▶ [How to complete this task]: Name the members of the search party that Cork O'Connor joins, according to the review of Boundary Waters.

** Text under study follows **

Series: Cork O'Connor

Audio Review: Boundary Waters by William Kent Krueger

Posted February 22, 2017 by Jonetta in Book Review | | 2 Comments

Audio Review: Boundary Waters by William Kent KruegerBoundary Waters by William Kent Krueger
Series: Cork O'Connor #2
Narrator: David Chandler
Published by Recorded Books on May 18, 2010
Genres: Mystery, Suspense
Format: Audiobook
Length: 10 hours, 52 minutes
Source: Purchased
Audio | Goodreads

The Quetico-Superior Wilderness: more than two million acres of forest, white-water rapids, and uncharted islands on the Canadian/American border. Somewhere in the heart of this unforgiving territory, a young woman named Shiloh -- a country-western singer at the height of her fame -- has disappeared.
Her father arrives in Aurora, Minnesota, to hire Cork O'Connor to find his daughter, and Cork joins a search party that includes an ex-con, two FBI agents, and a ten-year-old boy. Others are on her trail as well -- men hired not just to find her, but to kill her.

** End of Text under study **
** Provided records follows **

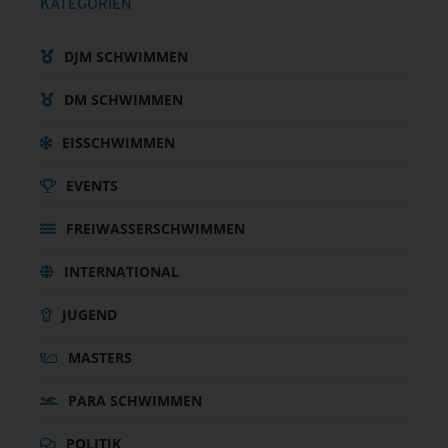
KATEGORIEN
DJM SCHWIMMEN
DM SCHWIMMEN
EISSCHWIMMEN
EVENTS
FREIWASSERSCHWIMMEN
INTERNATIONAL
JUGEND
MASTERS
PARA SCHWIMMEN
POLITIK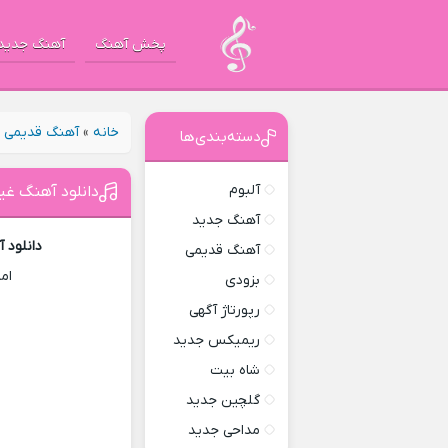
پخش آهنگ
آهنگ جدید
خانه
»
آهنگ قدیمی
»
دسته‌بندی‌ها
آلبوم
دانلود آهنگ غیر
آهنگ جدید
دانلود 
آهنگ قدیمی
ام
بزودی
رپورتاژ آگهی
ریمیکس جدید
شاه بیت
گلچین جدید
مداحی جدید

** End of Provided records **
** Provided records follows **

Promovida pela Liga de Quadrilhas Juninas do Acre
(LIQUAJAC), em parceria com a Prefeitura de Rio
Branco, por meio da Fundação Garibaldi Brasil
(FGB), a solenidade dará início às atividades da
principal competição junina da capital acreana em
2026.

** End of Provided records **
** Provided records follows **

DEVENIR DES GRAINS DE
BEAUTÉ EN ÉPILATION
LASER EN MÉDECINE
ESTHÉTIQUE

** End of Provided records **

▶ [The answer]:
- an ex-con
- two FBI agents
- a ten-year-old boy